Focus on Your Customers

Meet members’ functional needs. Yes, credit unions are all adjusting to working remotely, but members still have regular business questions around their mortgages or car loans or savings accounts. The more time goes on, the less patience members will have while they wait for answers. Mobilize your workforce to have the same level of customer contact they would normally have in the branch. Redeploy your branch staff to answer member calls. Equip them to handle a higher volume of calls. Address and resolve members’ functional, basic needs as quickly as possible.

Reduce effort. When people are stressed and anxious, they can’t think rationally, so make it easy as possible for members to do business with you. If you’re asking them to do ten steps when they can do it in five, make sure they can do it in five. If you’re asking for information for your own benefit, stop that. If you’re asking questions that can be construed as helping you market to them, stop that too. Concentrate on helping members achieve their immediate need. Here’s an easy suggestion to reduce effort—emphasize your 800 number on your website home page. Don’t make members hunt for it. Don’t hide it behind “Contact Us.” Put it up front in a huge font where they can’t miss it.

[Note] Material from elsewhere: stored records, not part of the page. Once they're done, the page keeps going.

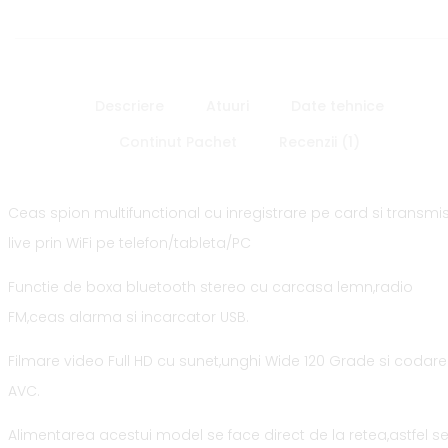
Descriere
Atuuri
Date tehnice
Continut Pachet
Recenzii (1)
Ceas spion multifunctional cu inregistrare pe card si transmis
live prin WiFi pe telefon/tableta/PC
Functie de boxa bluetooth stereo cu carcasa lemn,radio
FM,ceas alarma si incarcator USB.
Filmare video Full HD cu sunet,unghi Wide 120 Grade si codare
AVC.
Alimentarea acestui model se face direct de la retea,astfel s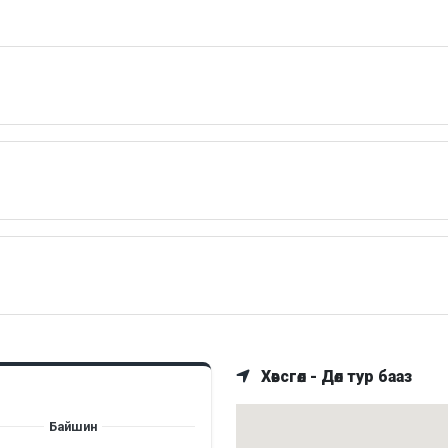
Хөвсгөл - Дөл тур бааз
Байшин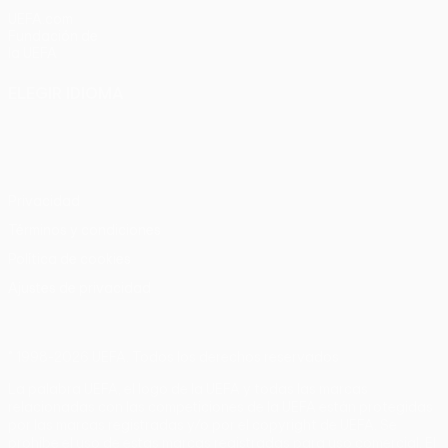
UEFA.com
Fundación de
la UEFA
ELEGIR IDIOMA
Español
English
Français
Deutsch
Русский
Español
Italiano
Português
Privacidad
Términos y condiciones
Política de cookies
Ajustes de privacidad
© 1998-2026 UEFA. Todos los derechos reservados
La palabra UEFA, el logo de la UEFA y todas las marcas
relacionadas con las competiciones de la UEFA están protegidas
por las marcas registradas y/o por el copyright de UEFA. Se
prohíbe el uso de estas marcas registradas para uso comercial. El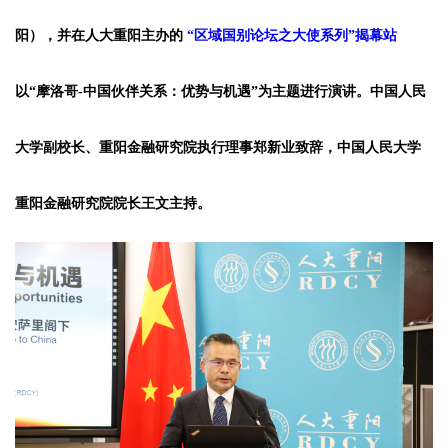
阳），并在人大重阳主办的
“区域国别论坛之大使系列”揭幕站
以“摩洛哥-中国伙伴关系：优势与机遇”为主题进行演讲。中国人民
大学副校长、重阳金融研究院执行理事郑新业致辞，中国人民大学
重阳金融研究院院长王文主持。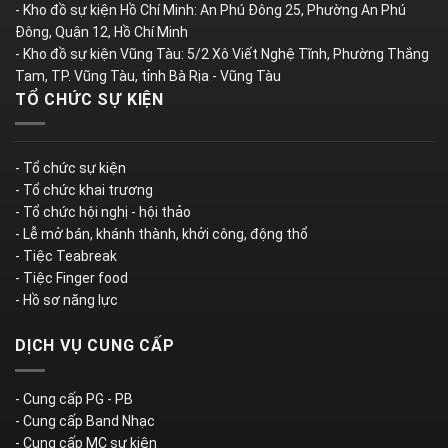
- Kho đồ sự kiện Hồ Chí Minh: An Phú Đông 25, Phường An Phú
Đông, Quận 12, Hồ Chí Minh
- Kho đồ sự kiện Vũng Tàu: 5/2 Xô Viết Nghệ Tĩnh, Phường Thắng
Tam, TP. Vũng Tàu, tỉnh Bà Rịa - Vũng Tàu
TỔ CHỨC SỰ KIỆN
- Tổ chức sự kiện
- Tổ chức khai trương
- Tổ chức hội nghị - hội thảo
- Lễ mở bán, khánh thành, khởi công, động thổ
- Tiệc Teabreak
- Tiệc Finger food
- Hồ sơ năng lực
DỊCH VỤ CUNG CẤP
- Cung cấp PG - PB
- Cung cấp Band Nhạc
- Cung cấp MC sự kiện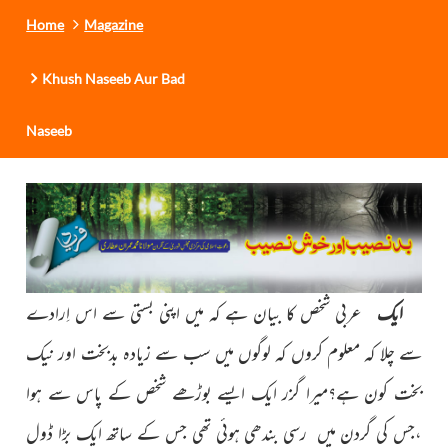
Home
Magazine
Khush Naseeb Aur Bad
Naseeb
ایک
عربی شخص کا بیان ہے کہ میں اپنی بستی سے اس اِرادے
سے چلا کہ معلوم کروں کہ لوگوں میں سب سے زیادہ بدبخت اور نیک
بخت کون ہے؟میرا گزر ایک ایسے بوڑھے شخص کے پاس سے ہوا
،جس کی گردن میں رسی بندھی ہوئی تھی جس کے ساتھ ایک بڑا ڈول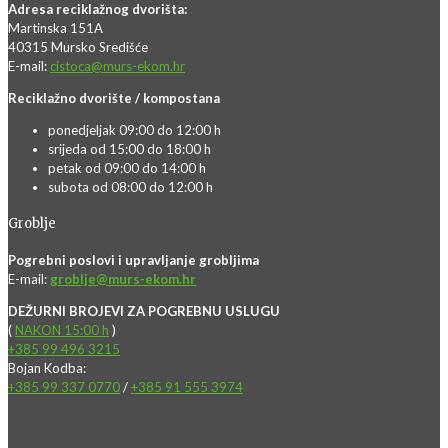
Adresa reciklažnog dvorišta:
Martinska 151A
40315 Mursko Središće
E-mail:
cistoca@murs-ekom.hr
Reciklažno dvorište / kompostana
ponedjeljak 09:00 do 12:00 h
srijeda od 15:00 do 18:00 h
petak od 09:00 do 14:00 h
subota od 08:00 do 12:00 h
Groblje
Pogrebni poslovi i upravljanje grobljima
E-mail:
groblje@murs-ekom.hr
DEŽURNI BROJEVI ZA POGREBNU USLUGU
(
NAKON 15:00 h
)
+385 99 496 3215
Bojan Kodba:
+385 99 337 0770
/
+385 91 555 3974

Understand members’ emotional needs. During this crisis members’ emotional needs are probably different than three months ago. Then members maybe wanted to feel valued; now they need to feel safe. You have to shift what would normally be a great experience to incorporate members’ emotional needs of NOW.

Focus on Your Community

Finally, use this time to solidify your position and brand in your community. What can you do to help those on the front line? Your actions must be authentic, not self-promoting. How you participate in the community at large will be remembered.